SEC Files Settled Charges Against Kansas Man for Violating Penny Stock Suspension

Litigation Release No. 25290 / December 16, 2021

Securities and Exchange Commission v. Alexander Kon, No. 1:21-cv-24320 (S.D. Fla. filed December 14, 2021)

The Securities and Exchange Commission announced that it filed settled charges against Alexander Kon of Overland Park, Kansas for violating a Commission-ordered penny stock suspension, which prohibited Kon from participating in any offering of a penny stock during the period May 30, 2018 through May 30, 2019.

The SEC's complaint, filed in the United States District Court for the Southern District of Florida, alleges that during the period Kon was suspended from participating in any offering of a penny stock, Kon promoted microcap stocks through his own website, recruited other promoters to tout penny stocks, received compensation for those activities and compensated other promoters.
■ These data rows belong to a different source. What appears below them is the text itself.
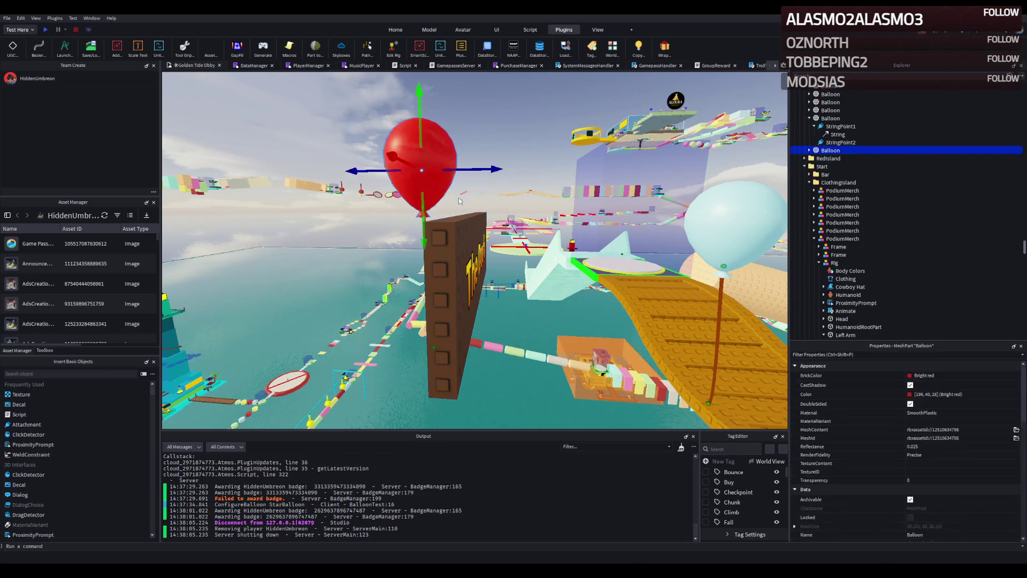
pyautogui.moveTo(449, 218)
pyautogui.mouseDown()
pyautogui.moveTo(495, 176)
pyautogui.moveTo(493, 128)
pyautogui.moveTo(486, 151)
pyautogui.mouseUp()
pyautogui.press('d')
pyautogui.press('d')
pyautogui.press('d')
The SEC's complaint charges Kon with violating Section 15(b)(6)(B)(i) of the Securities Exchange Act of 1934. Without admitting or denying the SEC's allegations, Kon has agreed to a permanent penny stock bar, to pay disgorgement, prejudgment interest, and a civil penalty in amounts to be determined by the Court, and to comply with an undertaking to pay the outstanding balance of a prior judgment imposed in connection with the prior SEC action against Kon suspending him from participating in any offering of a penny stock. The proposed settlement is subject to court approval.

The SEC's investigation was conducted by the Enforcement Division's Microcap Fraud Task Force, and supervised by Elisha L. Frank, Andrew O. Schiff, and Glenn S. Gordon of the Miami Regional Office. Mr. Schiff will lead the litigation. The SEC appreciates the assistance of the British Columbia Securities Commission.